Both Mitchell and Robinson pointed to their experience as entrepreneurs as evidence that they could help set the state’s schools free of what they consider unnecessary red tape. Brauchler called for empowering teachers and parents.

Every Democrat and several Republicans agreed that the state’s schools were in a “funding crisis.” But they offered very different paths forward.

It was an easy question for Democrats. Businessman Noel Ginsburg, former state Sen. Michael Johnston, former state treasurer Cary Kennedy and Lt. Gov. Donna Lynne were in lock-step that the state’s schools are in need of more money.

“If we don’t fundamentally solve this crisis, the rest of the issues don’t matter,” Johnston said.

Former state Sen. Michael Johnston and Lt. Gov. Donna Lynne talk after a forum for gubernatorial candidates.
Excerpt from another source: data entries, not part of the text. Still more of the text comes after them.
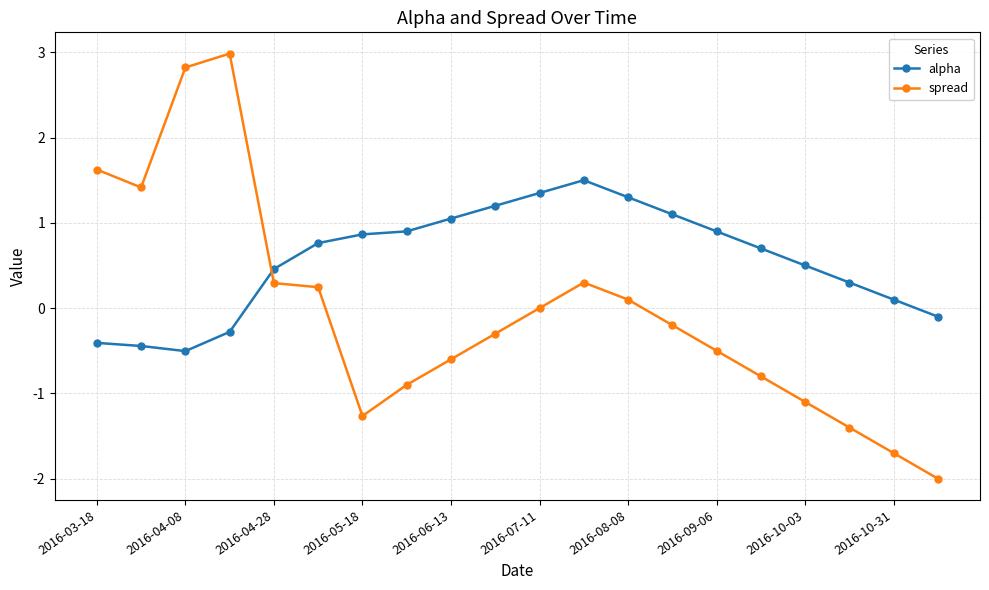

At how many categories does at least one series exceed 0?

19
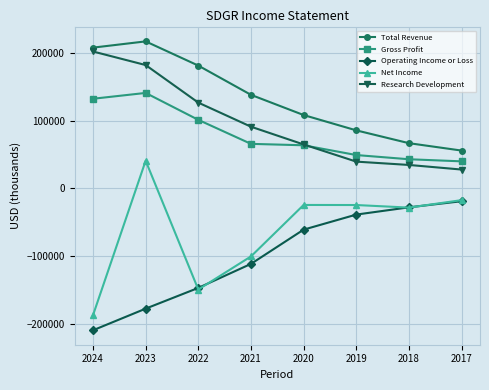

What is the total value across all series at 2021?

82600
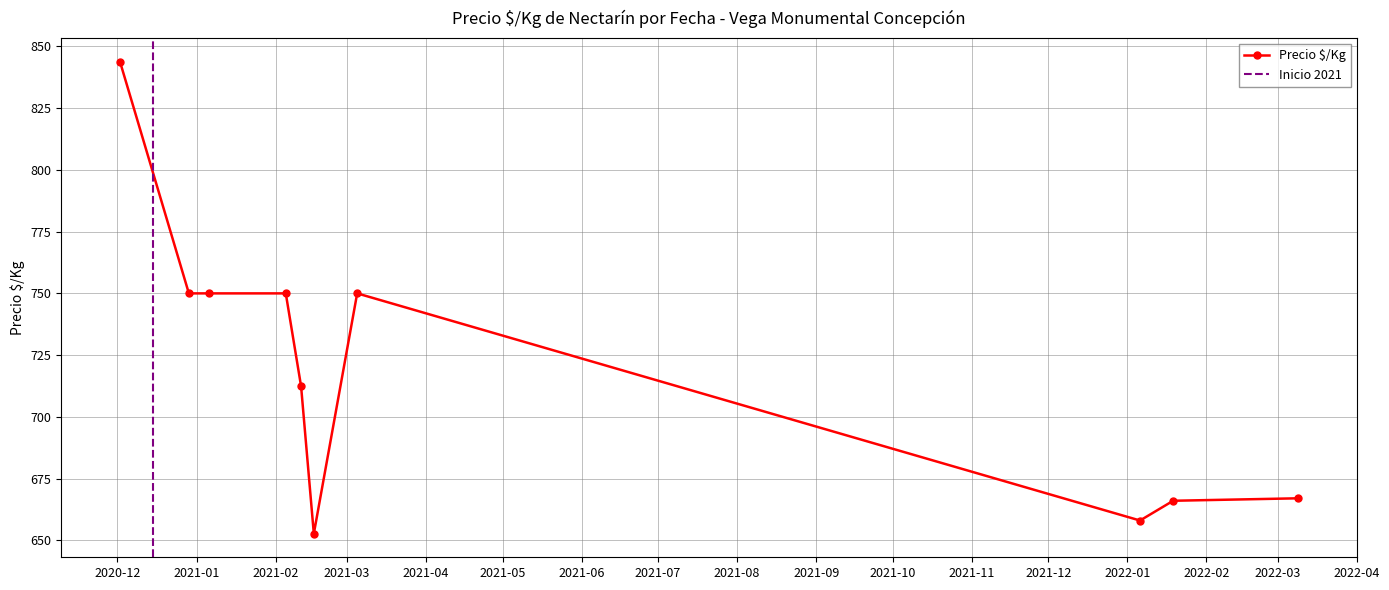

What is the highest value of the Precio $/Kg series?

843.8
Both are Democrats. (Photo by Nic Garcia/Chalkbeat)

Johnston and Kennedy forcefully pledged to take on the state’s Taxpayer Bill of Rights, which limits how much tax revenue the state can collect and requires voter approval to raise taxes.

Lynne was more tempered. While she acknowledged tax reform was needed, she said wanted a legislative committee working on school finance to complete its work before suggesting any overhauls.
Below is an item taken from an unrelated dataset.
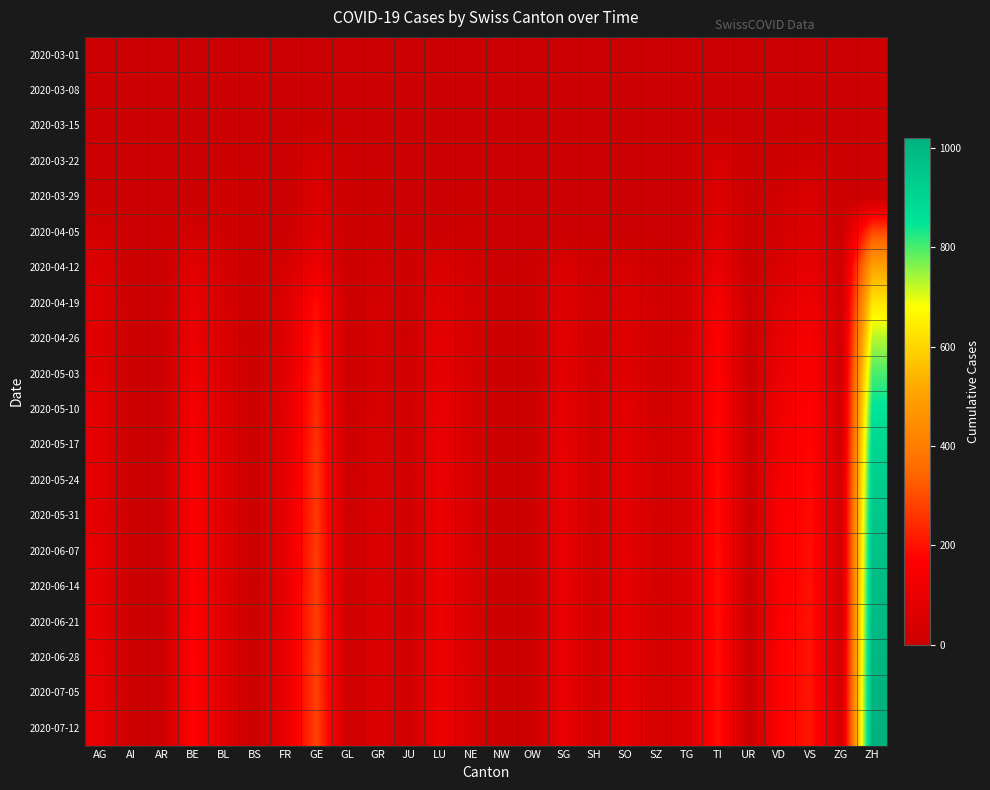

What is the maximum value shown in the chart?

1020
Greg Lopez, the former mayor of Parker and a small business owner, was the only GOP candidate who said he would take on the state’s complicated tax laws. If elected, he promised to establish a committee to send a reform proposal to voters.

Robinson and Brauchler acknowledged that schools were in a funding crunch. But they stopped short of saying they’d send more money to schools.
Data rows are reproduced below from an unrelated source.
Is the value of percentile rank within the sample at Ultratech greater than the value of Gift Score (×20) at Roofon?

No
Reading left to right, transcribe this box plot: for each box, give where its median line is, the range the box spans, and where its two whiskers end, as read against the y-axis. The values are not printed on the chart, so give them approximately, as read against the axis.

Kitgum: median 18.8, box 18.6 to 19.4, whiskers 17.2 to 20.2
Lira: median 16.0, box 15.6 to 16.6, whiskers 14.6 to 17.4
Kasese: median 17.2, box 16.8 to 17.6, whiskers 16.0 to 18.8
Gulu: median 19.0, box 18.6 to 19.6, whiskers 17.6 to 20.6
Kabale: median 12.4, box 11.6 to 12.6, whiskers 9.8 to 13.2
Mitchell said “he wasn’t sure” if there was a funding crisis, but added, “The system should be reformed before it’s fully funded.”

PERA, the state’s employee retirement program, could play a prominent issue in the election — especially for Republicans.

Earlier at the conference, school board members received a briefing on a proposed overhaul to the state’s retirement program, which includes school district employees.

While the situation is not as dire as it was a decade ago, the program’s governing board has become so increasingly worried about unfunded liabilities that it’s asking state lawmakers to pass a reform package to provide more financial stability.

Two Republicans, Brauchler and Steve Barlock, who co-chaired President Trump’s campaign in Colorado, said PERA was in crisis. Barlock warned school board members that their budgets were in jeopardy as lawmakers fiddle with the system.

Neither went into any detail about how they hoped to see the retirement program made more fiscally stable. But watch for this issue to gain greater traction on the campaign trail, especially as Republican state Treasurer Walker Stapleton ramps up his gubernatorial campaign, and as lawmakers begin to wrestle with PERA reforms next year. (Stapleton did not attend the forum.)

Some candidates offered careful responses to a question about school choice. Others, not so much.

Every Democrat and one Republican, Brauchler, said they respected a family’s right to choose the best school for their children. But that choice, they said, should not come at the expense of traditional, district-run schools.

“I’m concerned that we’d build a system where the success of some schools is coming at the expense of other schools,” Kennedy said.

Republicans strongly supported charter schools, and in some cases, vouchers that use taxpayer dollars to pay for private schools. Robinson called on creating new ways to authorize charter schools. Mitchell said he wanted to repeal a provision in the state’s constitution that has been used to rebuff private school vouchers.

There’s no party line over rural schools.

Republicans and Democrats alike said the state needed to step up to help its rural schools, which are typically underfunded compared to schools along the Front Range. They need more teachers, better infrastructure and fewer regulations, the candidates said.

“We need to get rural areas into the modern age,” Robinson said.